Text under study
-----

Microsoft’s business intelligence solutions like SQL Server 2008 and SharePoint Server 2007 have already gained respect in the retail industry, but the technology provider isn’t stopping there. At the recent SharePoint Conference in Las Vegas, Microsoft chief executive officer Steve Ballmer announced the public beta of Microsoft SharePoint Server 2010 and Office 2010, and revealed some of the new products’ capabilities for the first time.
“By taming the overflow of information across systems and technologies, SharePoint enables organisations to thrive,” Ballmer said. “SharePoint 2010 is the biggest and most important release of SharePoint to date. When paired with Microsoft Office 2010, it will transform efficiency by connecting workers across a single collaboration platform for business.”
Shridhar says that SharePoint 2010 will transform business intelligence for retailers. “Whether deployed as an on-premise or hosted service, SharePoint’s integrated capabilities are enhanced by search technologies and enable retailers to rapidly respond to changing business needs by making data-driven decisions and by deploying customised solutions quickly and securely.”
With Office 2010 and SharePoint 2010 capabilities, retail employees can create and share powerful analysis from their desktops or a browser. With improved analysis capabilities, they can make better, smarter decisions and share sensitive business information more broadly with co-workers, customers and business partners in a security-enhanced environment. This democratisation of business intelligence can enable retail organisations to be more agile and competitive.
Retail managers can be more proactive to situations if they have access to real-time scorecards and analytics. “PerformancePoint Services in SharePoint 2010 enables retailers to deploy rich, interactive, context-driven dashboards that enable users to access the information they need, no matter the source, combining multiple systems and content into a single browser-based experience,” explains Shridhar.
But this isn’t all. Microsoft PowerPivot for Excel 2010 is a data analysis add-on to Sharepoint 2010 that gives retailers the power to create self-service BI solutions, facilitates sharing and collaboration on user-generated BI solutions in a Microsoft SharePoint Server 2010 environment, and enables IT organisations to increase operational efficiencies through Microsoft SQL Server 2008 R2-based management tools. These new tools will empower retailers to extend the benefits of BI across their ranks to information workers with minimal reliance on IT to help drive smarter, quicker decision-making, free up IT staff for more valuable activities, and dramatically drive down deployment costs.
Microsoft is clearly doing a great job in the BI space. “What’s really important right now is performance reporting tools at an affordable price and this is where Microsoft and its partners excel – they have a fantastic roadmap for the future,” says Aberdeen’s Anand.
Anand highlights recent research which illustrates Microsoft’s strength in business intelligence technology. “Our data shows that those retailers that are using Microsoft BI infrastructure, applications and delivery tools are seeing better results in terms of return on investment, customer retention and gross margin than those that rely on other solutions,” he says.
This article first appeared in the Spring 2010 edition of Retailspeak magazine.

-----

Excerpted data

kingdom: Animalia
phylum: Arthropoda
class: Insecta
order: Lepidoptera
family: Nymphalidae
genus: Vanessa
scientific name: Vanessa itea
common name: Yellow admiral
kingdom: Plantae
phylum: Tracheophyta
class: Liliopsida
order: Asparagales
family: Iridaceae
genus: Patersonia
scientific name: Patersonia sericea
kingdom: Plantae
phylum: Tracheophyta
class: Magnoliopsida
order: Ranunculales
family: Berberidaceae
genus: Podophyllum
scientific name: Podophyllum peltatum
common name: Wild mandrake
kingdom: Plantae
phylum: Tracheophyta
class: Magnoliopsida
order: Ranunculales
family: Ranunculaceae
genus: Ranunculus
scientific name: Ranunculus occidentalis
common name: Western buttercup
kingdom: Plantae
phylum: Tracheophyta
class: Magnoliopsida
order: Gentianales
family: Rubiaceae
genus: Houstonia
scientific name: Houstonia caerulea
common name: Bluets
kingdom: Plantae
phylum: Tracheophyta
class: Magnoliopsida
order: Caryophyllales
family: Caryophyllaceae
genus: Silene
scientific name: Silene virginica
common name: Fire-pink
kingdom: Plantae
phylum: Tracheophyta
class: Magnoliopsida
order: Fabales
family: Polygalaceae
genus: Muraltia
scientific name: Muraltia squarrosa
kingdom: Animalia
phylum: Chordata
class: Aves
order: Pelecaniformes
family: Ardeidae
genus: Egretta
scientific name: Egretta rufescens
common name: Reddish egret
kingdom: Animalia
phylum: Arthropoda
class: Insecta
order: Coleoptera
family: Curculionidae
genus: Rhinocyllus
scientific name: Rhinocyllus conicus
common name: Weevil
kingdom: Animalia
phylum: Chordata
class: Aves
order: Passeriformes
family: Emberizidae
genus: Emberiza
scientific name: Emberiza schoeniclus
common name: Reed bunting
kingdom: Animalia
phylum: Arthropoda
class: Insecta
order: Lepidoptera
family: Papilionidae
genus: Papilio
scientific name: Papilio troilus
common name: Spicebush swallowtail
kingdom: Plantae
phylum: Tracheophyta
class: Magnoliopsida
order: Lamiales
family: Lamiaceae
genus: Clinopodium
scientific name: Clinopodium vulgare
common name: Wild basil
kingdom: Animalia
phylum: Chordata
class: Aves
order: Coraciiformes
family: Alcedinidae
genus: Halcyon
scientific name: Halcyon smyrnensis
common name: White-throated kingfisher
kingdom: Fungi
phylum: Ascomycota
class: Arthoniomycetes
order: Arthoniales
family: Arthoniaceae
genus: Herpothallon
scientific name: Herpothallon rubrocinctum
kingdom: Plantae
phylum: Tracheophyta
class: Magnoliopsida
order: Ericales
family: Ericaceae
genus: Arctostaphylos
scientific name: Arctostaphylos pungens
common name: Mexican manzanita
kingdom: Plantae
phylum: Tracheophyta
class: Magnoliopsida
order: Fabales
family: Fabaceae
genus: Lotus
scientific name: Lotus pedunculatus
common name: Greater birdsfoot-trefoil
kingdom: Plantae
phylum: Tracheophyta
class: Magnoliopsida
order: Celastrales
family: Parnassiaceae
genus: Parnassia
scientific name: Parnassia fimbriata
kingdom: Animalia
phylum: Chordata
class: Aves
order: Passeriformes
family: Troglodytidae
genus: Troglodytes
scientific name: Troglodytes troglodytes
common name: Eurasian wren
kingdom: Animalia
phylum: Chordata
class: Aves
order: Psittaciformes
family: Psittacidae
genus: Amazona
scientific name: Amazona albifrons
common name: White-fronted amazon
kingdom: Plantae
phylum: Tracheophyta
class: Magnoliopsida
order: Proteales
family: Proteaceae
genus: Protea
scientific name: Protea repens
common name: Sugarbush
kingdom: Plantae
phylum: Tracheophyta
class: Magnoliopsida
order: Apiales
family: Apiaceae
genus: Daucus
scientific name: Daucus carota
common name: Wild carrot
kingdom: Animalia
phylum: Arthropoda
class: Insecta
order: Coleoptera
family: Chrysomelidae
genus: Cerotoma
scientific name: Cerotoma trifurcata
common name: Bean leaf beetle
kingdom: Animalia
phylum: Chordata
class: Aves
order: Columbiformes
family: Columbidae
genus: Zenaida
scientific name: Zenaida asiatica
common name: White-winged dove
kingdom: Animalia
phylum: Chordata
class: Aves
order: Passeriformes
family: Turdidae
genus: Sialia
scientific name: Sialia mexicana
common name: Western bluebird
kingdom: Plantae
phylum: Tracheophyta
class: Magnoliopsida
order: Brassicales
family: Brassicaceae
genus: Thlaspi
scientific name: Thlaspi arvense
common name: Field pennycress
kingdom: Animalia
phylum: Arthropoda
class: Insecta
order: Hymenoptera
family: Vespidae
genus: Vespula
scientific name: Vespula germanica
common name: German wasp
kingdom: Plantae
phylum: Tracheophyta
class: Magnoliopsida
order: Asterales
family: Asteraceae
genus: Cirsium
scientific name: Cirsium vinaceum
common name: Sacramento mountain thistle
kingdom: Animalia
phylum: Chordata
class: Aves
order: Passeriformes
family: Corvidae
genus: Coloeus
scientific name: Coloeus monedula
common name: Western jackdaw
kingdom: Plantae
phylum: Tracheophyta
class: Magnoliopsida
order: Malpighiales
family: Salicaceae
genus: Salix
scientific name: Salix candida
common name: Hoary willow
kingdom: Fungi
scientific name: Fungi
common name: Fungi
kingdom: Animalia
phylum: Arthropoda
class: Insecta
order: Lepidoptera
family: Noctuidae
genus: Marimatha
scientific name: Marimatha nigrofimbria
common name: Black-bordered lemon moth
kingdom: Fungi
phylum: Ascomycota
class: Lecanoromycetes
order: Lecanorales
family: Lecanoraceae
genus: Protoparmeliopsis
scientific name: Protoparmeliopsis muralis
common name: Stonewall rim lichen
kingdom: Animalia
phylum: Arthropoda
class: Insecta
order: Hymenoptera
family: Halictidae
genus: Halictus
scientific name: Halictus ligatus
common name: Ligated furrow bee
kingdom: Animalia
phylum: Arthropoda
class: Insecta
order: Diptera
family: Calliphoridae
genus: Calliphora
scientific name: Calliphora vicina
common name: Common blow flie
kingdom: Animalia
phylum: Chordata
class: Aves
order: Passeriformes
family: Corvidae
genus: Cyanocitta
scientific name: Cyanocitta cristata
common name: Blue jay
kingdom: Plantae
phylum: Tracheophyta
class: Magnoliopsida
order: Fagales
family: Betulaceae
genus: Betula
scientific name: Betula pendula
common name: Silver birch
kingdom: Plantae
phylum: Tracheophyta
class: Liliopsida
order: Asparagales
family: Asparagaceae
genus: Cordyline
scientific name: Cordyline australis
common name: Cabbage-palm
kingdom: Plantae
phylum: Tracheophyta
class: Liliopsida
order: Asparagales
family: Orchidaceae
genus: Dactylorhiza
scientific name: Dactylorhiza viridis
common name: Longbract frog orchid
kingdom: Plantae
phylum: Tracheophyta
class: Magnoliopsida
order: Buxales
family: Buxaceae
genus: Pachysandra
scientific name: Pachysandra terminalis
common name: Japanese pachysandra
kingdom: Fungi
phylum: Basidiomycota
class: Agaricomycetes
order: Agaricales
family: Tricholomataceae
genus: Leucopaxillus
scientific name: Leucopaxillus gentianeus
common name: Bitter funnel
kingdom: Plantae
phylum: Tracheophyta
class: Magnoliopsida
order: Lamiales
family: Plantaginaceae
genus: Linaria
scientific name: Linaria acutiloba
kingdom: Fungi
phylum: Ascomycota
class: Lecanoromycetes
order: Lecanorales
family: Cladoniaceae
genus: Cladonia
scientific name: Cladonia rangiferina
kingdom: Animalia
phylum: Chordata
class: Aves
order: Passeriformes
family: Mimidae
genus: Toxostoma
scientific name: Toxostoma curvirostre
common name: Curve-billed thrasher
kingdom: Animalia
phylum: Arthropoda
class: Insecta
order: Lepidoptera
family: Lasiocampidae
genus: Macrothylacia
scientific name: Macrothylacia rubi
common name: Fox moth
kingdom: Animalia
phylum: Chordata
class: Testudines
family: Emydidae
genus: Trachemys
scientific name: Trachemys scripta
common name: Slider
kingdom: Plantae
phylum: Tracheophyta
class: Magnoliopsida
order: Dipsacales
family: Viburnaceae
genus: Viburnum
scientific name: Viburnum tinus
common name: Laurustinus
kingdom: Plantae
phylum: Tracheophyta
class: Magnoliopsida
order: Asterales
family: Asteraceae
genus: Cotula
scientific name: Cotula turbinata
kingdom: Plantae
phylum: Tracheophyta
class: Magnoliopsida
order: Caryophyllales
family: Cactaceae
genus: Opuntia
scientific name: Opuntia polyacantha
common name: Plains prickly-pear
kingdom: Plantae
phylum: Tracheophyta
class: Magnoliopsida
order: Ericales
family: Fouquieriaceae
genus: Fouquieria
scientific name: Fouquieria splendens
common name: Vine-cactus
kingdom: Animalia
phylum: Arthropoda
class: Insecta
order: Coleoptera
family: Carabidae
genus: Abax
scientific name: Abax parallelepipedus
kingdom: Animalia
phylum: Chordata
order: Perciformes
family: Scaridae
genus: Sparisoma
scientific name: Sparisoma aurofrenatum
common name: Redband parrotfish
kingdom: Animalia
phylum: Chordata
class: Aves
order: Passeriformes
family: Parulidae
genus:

-----

What to work on
(A) Print everything in the SharePoint 2010 article from "Microsoft’s business intelligence" down to "the first time.".
(B) Answer these questions from the SharePoint 2010 article:
(i) At what event did Steve Ballmer announce the public beta of SharePoint Server 2010 and Office 2010?
(ii) In which three areas does Anand say retailers using Microsoft BI are seeing better results?
(iii) In which edition of which magazine did the article first appear?
The lines are separate material, unconnected to the SharePoint 2010 article.

Solution set
(A)
Microsoft’s business intelligence solutions like SQL Server 2008 and SharePoint Server 2007 have already gained respect in the retail industry, but the technology provider isn’t stopping there. At the recent SharePoint Conference in Las Vegas, Microsoft chief executive officer Steve Ballmer announced the public beta of Microsoft SharePoint Server 2010 and Office 2010, and revealed some of the new products’ capabilities for the first time.

(B)
(i) The SharePoint Conference in Las Vegas.
(ii) Return on investment, customer retention and gross margin.
(iii) The Spring 2010 edition of Retailspeak magazine.